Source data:
□ □ □
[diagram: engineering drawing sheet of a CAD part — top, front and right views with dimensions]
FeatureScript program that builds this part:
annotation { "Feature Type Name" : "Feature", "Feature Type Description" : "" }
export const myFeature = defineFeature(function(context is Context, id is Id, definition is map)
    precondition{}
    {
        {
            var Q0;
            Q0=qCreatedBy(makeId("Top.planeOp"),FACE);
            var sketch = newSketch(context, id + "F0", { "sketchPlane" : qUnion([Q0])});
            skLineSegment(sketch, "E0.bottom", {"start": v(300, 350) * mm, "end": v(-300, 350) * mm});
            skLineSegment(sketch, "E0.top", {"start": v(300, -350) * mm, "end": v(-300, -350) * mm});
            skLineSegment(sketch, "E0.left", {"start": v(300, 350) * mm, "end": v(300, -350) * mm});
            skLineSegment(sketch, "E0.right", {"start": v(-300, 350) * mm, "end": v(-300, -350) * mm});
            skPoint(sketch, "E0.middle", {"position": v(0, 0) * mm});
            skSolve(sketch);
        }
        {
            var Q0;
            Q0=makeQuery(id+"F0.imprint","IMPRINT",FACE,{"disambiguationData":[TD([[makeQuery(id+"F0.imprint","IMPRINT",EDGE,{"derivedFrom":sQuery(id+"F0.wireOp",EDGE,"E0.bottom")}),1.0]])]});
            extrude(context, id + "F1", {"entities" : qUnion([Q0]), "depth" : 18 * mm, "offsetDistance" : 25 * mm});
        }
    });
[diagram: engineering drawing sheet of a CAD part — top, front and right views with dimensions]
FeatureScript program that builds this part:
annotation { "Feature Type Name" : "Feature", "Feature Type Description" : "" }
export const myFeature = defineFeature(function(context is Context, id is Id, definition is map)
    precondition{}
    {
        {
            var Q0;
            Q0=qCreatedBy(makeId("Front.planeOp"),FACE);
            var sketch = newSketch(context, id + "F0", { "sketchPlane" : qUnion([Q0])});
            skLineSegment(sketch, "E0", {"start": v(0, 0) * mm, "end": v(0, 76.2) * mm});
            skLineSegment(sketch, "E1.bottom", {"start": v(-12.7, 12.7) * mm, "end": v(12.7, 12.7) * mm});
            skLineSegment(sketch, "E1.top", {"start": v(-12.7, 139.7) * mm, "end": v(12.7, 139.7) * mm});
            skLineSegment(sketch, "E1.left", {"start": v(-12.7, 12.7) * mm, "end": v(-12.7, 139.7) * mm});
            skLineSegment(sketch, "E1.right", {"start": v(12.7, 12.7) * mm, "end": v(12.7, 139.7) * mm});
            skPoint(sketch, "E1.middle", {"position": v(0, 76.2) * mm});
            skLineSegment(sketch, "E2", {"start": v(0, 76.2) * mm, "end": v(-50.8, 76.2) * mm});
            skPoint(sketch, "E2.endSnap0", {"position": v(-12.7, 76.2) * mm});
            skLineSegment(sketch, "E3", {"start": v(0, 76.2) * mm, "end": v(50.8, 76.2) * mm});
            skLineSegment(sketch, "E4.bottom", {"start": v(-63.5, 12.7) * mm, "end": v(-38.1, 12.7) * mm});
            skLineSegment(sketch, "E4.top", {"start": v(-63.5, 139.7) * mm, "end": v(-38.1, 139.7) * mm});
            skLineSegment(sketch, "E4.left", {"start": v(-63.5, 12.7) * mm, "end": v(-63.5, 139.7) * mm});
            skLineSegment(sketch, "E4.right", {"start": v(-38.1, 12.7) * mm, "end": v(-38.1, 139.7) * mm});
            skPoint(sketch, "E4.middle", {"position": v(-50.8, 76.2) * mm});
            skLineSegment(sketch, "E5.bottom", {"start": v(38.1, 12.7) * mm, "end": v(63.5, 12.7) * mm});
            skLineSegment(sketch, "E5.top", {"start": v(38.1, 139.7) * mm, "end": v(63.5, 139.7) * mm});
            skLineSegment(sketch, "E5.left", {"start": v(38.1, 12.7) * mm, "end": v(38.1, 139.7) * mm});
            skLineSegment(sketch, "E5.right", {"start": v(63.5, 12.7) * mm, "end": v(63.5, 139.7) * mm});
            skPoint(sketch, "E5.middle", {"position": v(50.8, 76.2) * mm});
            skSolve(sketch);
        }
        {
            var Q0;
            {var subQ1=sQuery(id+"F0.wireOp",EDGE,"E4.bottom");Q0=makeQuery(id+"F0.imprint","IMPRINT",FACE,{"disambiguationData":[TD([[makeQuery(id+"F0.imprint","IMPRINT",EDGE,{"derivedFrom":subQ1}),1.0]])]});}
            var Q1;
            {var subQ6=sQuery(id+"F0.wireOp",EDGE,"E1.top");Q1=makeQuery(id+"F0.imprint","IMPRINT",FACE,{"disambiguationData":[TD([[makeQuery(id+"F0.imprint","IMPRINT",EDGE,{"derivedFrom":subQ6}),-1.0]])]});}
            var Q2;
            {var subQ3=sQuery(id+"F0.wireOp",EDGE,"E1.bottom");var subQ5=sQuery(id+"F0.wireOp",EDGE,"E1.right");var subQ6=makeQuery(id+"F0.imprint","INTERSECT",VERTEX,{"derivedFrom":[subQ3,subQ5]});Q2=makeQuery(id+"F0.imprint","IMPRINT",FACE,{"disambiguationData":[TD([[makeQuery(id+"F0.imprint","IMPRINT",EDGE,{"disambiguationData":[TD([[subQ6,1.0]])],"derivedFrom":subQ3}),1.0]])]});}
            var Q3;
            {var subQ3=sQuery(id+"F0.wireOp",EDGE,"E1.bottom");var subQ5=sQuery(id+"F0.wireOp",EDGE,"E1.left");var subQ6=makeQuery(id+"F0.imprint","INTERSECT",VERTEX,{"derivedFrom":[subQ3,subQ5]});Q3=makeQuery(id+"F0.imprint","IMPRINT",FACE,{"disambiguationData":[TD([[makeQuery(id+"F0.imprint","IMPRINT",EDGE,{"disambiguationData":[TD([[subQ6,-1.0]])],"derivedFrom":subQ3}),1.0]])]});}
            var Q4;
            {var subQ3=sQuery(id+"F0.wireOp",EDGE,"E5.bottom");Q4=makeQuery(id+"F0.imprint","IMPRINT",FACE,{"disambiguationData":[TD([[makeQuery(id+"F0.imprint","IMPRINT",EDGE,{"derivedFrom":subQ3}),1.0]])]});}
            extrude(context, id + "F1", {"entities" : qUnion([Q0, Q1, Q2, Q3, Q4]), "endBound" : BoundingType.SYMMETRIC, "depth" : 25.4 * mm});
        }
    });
□ □ □
**What the task asks**
Return every line from the rows above that contains the string "qUnion".

**The reply**
            var sketch = newSketch(context, id + "F0", { "sketchPlane" : qUnion([Q0])});
            extrude(context, id + "F1", {"entities" : qUnion([Q0]), "depth" : 18 * mm, "offsetDistance" : 25 * mm});
            var sketch = newSketch(context, id + "F0", { "sketchPlane" : qUnion([Q0])});
            extrude(context, id + "F1", {"entities" : qUnion([Q0, Q1, Q2, Q3, Q4]), "endBound" : BoundingType.SYMMETRIC, "depth" : 25.4 * mm});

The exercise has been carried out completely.